In times of heightened emotion, suppressing thoughts can keep you raging. You need to process them thoroughly in order to return to neutral.
“Studies have shown that writing down thoughts and feelings is a cathartic exercise and reprocesses memories,” explains Professor Cropley. But don’t stew on them: “Once you’ve got it all out, rip it up and throw it away.”
Dr Hal Shorey, a psychologist at Widener University, Pennsylvania, says the golden rule to making up after an argument is to wait until you are both no longer upset before talking.
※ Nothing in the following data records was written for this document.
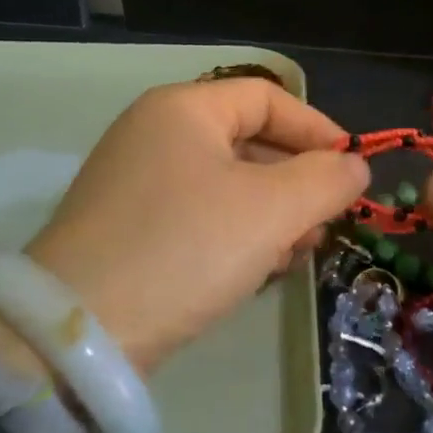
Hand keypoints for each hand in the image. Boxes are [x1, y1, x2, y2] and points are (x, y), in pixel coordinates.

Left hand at [0, 79, 366, 374]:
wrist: (78, 335)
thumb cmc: (185, 249)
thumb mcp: (270, 211)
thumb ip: (325, 180)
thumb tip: (354, 166)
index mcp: (183, 108)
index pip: (267, 97)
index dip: (317, 129)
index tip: (351, 171)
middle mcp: (155, 133)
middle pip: (248, 141)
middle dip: (296, 181)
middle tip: (323, 225)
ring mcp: (136, 181)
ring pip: (226, 183)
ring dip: (271, 214)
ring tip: (293, 254)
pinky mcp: (129, 226)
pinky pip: (199, 214)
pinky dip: (235, 233)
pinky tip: (255, 270)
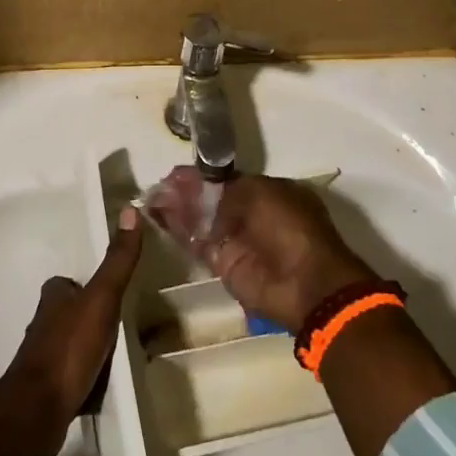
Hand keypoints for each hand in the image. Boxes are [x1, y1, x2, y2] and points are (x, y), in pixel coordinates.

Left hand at [0, 217, 145, 455]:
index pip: (69, 283)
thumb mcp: (101, 299)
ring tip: (118, 358)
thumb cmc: (69, 349)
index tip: (112, 293)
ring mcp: (42, 360)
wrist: (38, 412)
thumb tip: (130, 211)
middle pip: (70, 314)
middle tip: (122, 327)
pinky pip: (72, 376)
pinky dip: (85, 378)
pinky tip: (102, 387)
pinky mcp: (47, 391)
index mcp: (53, 298)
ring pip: (71, 345)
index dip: (87, 286)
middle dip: (91, 319)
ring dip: (89, 349)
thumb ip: (117, 261)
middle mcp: (42, 325)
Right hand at [148, 169, 373, 333]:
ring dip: (178, 208)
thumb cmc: (290, 226)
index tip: (179, 172)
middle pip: (211, 199)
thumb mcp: (261, 191)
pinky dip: (177, 230)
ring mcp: (236, 240)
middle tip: (161, 183)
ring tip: (152, 196)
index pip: (230, 181)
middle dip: (187, 191)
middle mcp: (252, 215)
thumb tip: (206, 194)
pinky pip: (196, 242)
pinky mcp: (222, 264)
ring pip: (200, 220)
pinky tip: (157, 216)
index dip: (204, 176)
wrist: (303, 283)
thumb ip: (229, 189)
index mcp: (270, 193)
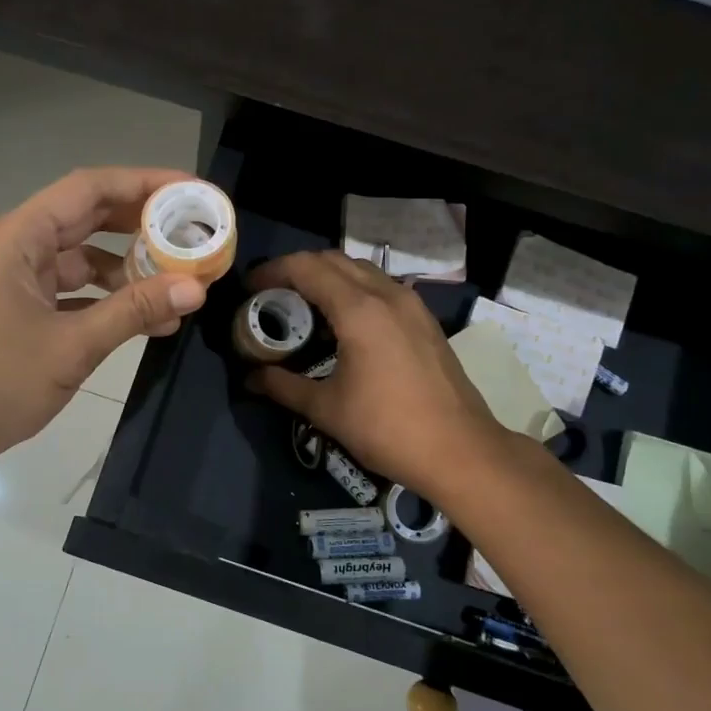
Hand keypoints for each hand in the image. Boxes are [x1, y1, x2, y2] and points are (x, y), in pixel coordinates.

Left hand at [0, 168, 210, 473]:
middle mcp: (17, 247)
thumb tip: (196, 288)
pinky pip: (73, 291)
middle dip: (142, 225)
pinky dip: (108, 300)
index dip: (142, 183)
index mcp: (19, 238)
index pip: (89, 189)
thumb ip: (134, 311)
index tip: (190, 191)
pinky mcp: (20, 308)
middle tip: (194, 232)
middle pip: (88, 218)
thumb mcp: (72, 346)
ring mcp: (17, 279)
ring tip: (180, 282)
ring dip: (129, 270)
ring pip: (83, 258)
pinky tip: (149, 319)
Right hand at [243, 251, 505, 500]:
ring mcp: (412, 304)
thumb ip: (283, 386)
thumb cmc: (387, 428)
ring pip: (361, 271)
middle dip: (298, 270)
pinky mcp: (425, 320)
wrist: (460, 451)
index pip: (306, 267)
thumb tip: (250, 379)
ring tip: (305, 308)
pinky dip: (354, 291)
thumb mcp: (326, 409)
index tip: (250, 288)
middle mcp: (387, 295)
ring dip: (328, 278)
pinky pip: (381, 287)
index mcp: (359, 310)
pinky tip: (343, 325)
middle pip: (333, 260)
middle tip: (272, 296)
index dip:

Get into the habit of switching off your phone after work or, at the very least, your emails. The daily bombardment of information from texts, emails and social media takes up neural resources and causes 'decision fatigue’ according to neuroscientist Daniel Levitin in his new book, The Organised Mind.
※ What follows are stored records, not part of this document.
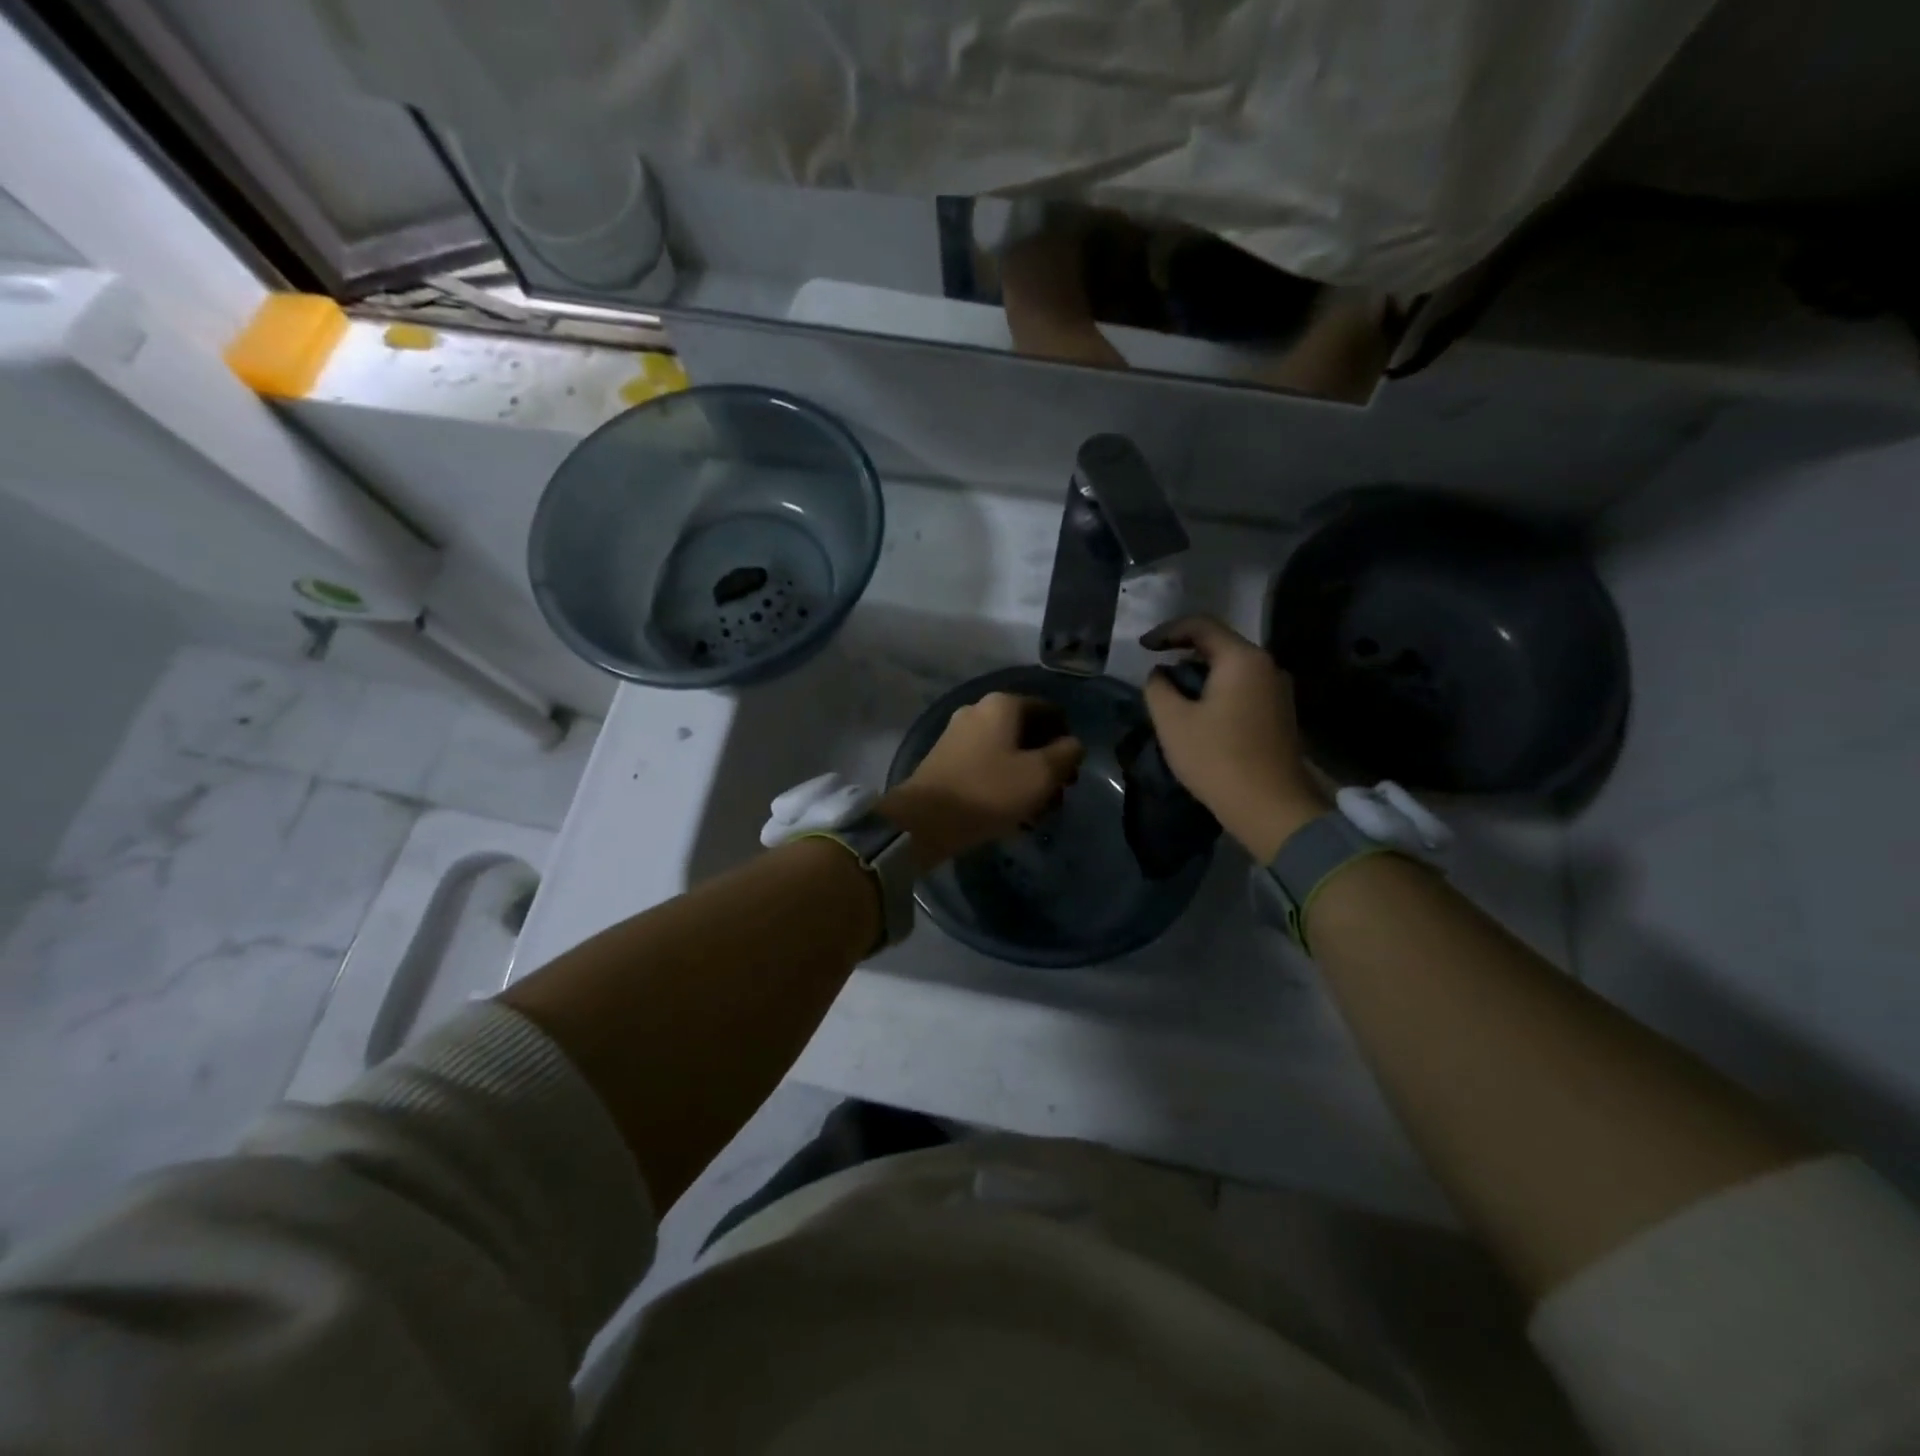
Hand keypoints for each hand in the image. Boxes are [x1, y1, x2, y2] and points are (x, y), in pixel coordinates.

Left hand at [884, 693, 1084, 865]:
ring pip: (1007, 752)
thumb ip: (1066, 754)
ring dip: (1027, 778)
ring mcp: (958, 734)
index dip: (1067, 740)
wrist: (924, 819)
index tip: (1072, 772)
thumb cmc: (989, 791)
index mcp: (1003, 704)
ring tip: (1036, 812)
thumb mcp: (1040, 775)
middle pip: (1027, 733)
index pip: (1049, 711)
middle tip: (1057, 797)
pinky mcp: (946, 760)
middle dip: (1047, 763)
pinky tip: (1011, 813)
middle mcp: (978, 710)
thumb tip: (1073, 744)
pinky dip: (1003, 784)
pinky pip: (986, 765)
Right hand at [1141, 616, 1328, 861]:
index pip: (1202, 626)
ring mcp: (1278, 691)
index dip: (1167, 631)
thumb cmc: (1217, 758)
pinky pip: (1243, 688)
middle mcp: (1267, 666)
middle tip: (1156, 672)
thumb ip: (1158, 688)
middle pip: (1220, 645)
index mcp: (1242, 659)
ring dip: (1200, 675)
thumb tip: (1160, 675)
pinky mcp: (1280, 714)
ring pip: (1231, 669)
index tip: (1143, 647)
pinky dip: (1217, 691)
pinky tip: (1199, 714)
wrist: (1271, 807)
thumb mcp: (1172, 721)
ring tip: (1173, 696)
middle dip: (1183, 653)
Instead, he recommends checking emails in concerted clumps, just two or three times a day, rather than as they come in. Also, contrary to popular belief, jotting down midnight worries may be a stimulant, rather than a relaxant. “It’s a subconscious prompt to thinking about work, instead, he says, you need to learn how to 'park that thought’ – dedicate a strict ten minutes to thinking about something then agree to return to it the next day when you are calmer.” Also, if you often find you’re waking in the middle of the night worrying, it may be because you lay in bed worrying before you first drifted off so sleep so experts advise getting up and doing something else, in another room, until you’re feeling sleepy. This helps to keep negative thoughts out of the bedroom.